Just over a year ago, I graduated from college. It took four years to earn my degree, two years to decide what I wanted to major in, and an as-yet undetermined number of years to figure out what I am truly meant to do with my life. Fortunately, it took a fraction of that time to find the best friends in the world – namely, five of the girls who lived on my freshman year floor.
Today, we no longer climb into one another’s beds to tell stories after a night out or shout to one another from down the hall. Instead, we maintain an email chain across time zones, law exams, and job interviews. But all that changed this weekend when we reunited for the first time since May 2008 – the longest we’d been apart since we started college.
It doesn’t feel like it’s been a year. I worked hard for that college diploma – not just in my four years at Richmond, but in the preceding 13. And you know what?
When the caps are thrown in the air, the boxes are packed, and you’re tearfully waving goodbye to the school and friends you’ve come to love, it’s a little anti-climatic. Four years of all-nighters, fraternity parties, hour-long discussions on the merits of 18th-century British poetry, sorority socials, final exams, and tailgates and then…?
Then you realize that the precarious balance of your life – the balance you maintained through studying abroad, through hangovers, through internships, through lectures that just wouldn’t end and concepts you just couldn’t grasp – has shifted. No longer can you think in 3-month, semester-long increments. No longer can you utter the words “See you in the fall! Have a good summer!” No longer is your life about packing and unpacking and packing the same stuff back up, or seeing how many beer posters you can hang on the wall of your dorm room. No longer is there a need for laundry quarters or the swipe card that gives you access to your meal plan. And, fortunately, life has no GPA.
So where does that leave us? Mostly, it leaves us searching for a new balance, one I haven’t found yet. But I’m 23 years old. I’ve got some time to sit back, enjoy life, and reflect on how far I’ve come in a year: I have a full-time job (which was, in itself, an exhausting, months-long endeavor), a wonderful Boyfriend, and a new car. I’ve traveled to cities I’ve never visited before, I’ve done and seen new things. And while I’m admittedly not quite where I want to be in my life yet, I’m definitely in a good place. And I definitely take it for granted some days, worrying and wishing my way through the good parts.
In an effort to change that, this weekend, I focused on my friends and the reunion we’d been planning for months. Not the fact that Boyfriend was en route to Israel, not the fact that I was about to have a stressful week of work, and not the fact that I had a car payment coming up. I just enjoyed my time with the girls. And catching up. And gossiping. And laying out by the pool. And drinking wine. And champagne. And Sam Adams Cherry Wheat.
Also, we enjoyed eating. A lot. Which is pretty much the case whenever we’re all together, which pretty much explains the whole Freshman-Fifteen-that-Lasted-Until-Senior-Year thing. No judgment.
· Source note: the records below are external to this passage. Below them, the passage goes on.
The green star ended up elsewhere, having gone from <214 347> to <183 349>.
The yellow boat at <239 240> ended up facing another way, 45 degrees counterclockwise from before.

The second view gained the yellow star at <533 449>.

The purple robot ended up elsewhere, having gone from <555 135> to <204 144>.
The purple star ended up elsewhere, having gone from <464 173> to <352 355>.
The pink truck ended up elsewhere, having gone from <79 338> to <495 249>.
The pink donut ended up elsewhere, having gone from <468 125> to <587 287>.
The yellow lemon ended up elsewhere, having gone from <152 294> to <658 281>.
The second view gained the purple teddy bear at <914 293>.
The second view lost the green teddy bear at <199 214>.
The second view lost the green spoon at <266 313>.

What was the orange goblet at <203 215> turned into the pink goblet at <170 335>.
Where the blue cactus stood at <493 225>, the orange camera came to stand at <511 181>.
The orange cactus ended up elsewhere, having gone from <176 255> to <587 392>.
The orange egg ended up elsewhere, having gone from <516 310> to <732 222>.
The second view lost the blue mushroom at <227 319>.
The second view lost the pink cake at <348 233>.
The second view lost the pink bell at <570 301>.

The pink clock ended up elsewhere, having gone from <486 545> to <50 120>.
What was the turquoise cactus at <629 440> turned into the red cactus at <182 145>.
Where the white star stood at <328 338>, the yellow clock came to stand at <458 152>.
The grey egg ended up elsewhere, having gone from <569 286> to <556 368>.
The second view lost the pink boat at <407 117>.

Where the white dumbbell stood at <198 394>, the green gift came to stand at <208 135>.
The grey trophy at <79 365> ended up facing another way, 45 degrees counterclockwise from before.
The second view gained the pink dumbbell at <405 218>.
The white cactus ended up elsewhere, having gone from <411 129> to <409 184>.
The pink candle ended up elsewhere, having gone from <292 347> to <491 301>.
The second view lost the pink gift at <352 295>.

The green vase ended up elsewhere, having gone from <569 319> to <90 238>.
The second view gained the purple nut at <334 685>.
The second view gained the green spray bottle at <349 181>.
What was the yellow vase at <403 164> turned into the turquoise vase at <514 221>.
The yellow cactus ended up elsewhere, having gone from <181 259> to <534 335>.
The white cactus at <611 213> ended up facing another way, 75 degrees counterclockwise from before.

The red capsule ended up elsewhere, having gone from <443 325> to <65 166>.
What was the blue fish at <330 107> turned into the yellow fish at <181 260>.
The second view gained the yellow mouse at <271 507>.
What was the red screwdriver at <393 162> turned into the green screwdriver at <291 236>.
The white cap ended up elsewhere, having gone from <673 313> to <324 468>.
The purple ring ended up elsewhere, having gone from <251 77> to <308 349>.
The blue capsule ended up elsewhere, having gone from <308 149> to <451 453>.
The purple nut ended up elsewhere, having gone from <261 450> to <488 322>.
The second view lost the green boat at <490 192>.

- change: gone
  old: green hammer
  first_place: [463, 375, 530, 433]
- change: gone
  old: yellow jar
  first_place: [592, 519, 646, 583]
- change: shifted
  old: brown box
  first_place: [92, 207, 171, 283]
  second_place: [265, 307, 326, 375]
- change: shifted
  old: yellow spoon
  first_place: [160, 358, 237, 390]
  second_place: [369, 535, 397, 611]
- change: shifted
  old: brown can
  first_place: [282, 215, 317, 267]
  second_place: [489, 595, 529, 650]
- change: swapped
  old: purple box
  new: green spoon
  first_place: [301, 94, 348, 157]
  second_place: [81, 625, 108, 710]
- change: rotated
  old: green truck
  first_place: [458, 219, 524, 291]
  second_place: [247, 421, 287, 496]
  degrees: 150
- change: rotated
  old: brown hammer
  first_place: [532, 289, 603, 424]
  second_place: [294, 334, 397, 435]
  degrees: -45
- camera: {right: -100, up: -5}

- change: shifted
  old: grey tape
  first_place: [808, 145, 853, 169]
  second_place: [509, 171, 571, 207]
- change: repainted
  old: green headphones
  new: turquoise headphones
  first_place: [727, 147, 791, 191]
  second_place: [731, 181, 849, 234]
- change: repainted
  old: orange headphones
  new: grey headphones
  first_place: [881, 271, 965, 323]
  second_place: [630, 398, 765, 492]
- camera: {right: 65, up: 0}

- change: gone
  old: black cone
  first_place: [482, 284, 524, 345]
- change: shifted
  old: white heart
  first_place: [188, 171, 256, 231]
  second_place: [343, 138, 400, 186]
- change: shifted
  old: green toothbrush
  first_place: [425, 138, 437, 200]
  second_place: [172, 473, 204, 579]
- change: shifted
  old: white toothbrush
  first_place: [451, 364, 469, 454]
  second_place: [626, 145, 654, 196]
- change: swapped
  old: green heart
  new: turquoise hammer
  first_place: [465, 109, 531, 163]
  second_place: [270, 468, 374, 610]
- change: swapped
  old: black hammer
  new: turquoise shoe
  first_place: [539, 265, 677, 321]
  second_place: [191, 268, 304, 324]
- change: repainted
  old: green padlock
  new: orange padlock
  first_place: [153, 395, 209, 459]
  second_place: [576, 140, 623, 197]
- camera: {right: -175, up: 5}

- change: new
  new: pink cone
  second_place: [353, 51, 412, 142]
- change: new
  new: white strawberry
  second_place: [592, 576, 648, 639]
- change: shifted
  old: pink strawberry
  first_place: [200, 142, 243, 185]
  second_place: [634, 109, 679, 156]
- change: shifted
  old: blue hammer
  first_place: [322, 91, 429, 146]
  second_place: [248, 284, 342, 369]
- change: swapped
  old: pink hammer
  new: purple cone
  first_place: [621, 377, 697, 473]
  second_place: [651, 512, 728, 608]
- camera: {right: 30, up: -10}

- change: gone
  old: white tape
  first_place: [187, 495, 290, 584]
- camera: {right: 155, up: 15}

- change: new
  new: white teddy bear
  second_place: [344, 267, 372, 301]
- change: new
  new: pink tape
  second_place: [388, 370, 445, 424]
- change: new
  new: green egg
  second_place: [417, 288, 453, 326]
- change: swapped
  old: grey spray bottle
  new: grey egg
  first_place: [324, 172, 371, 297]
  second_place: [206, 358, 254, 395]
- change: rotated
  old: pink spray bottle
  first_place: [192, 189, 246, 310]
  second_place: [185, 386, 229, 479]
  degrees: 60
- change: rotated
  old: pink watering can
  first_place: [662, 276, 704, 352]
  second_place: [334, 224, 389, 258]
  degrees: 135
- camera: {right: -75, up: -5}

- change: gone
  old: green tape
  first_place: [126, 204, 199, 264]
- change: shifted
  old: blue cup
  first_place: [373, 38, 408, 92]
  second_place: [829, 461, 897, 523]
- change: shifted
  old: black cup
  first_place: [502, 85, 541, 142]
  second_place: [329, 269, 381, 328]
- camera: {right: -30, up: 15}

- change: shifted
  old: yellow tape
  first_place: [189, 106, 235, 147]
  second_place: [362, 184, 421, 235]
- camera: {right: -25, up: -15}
We don’t tend to eat a lot of gourmet fare when we’re together – it’s more like a lot of bar and brunch food. This weekend was no different. Our first dinner back together (and really the only one we ate outside of either a bar or my friend’s apartment) took place at Ray’s Hell Burger, made famous by Obama’s visit to the impossibly crowded little restaurant where there is literally nothing but burgers on the menu. No french fries, no chicken fingers, no hotdogs, nothing but burgers. Fortunately, they are awesome burgers. In my continuing quest to challenge my stomach’s ability to process almost inedible levels of spicy food, I opted for a burger cooked in cajun spices topped with jalapenos and pepper jack cheese. Wow.
First of all, this is a big burger. Ten ounces of burger plus bun is a lot to fit in your mouth, and if I didn’t think my friends would hunt me down, I’d post the hilarious series of pictures that resulted from us attempting to eat anything more than half of this monster at once. They’re already on Facebook, so I think I’ve still done my civic duty in that department.
What I can tell is that I probably should’ve left the jalapenos off the top – it was more painful than it was delicious until I drastically reduced the heat by removing most of the peppers. But the cajun spices with pepper jack cheese? That was good eatin. And more importantly, we were back together – truth be told, I didn’t feel like we’d ever been apart.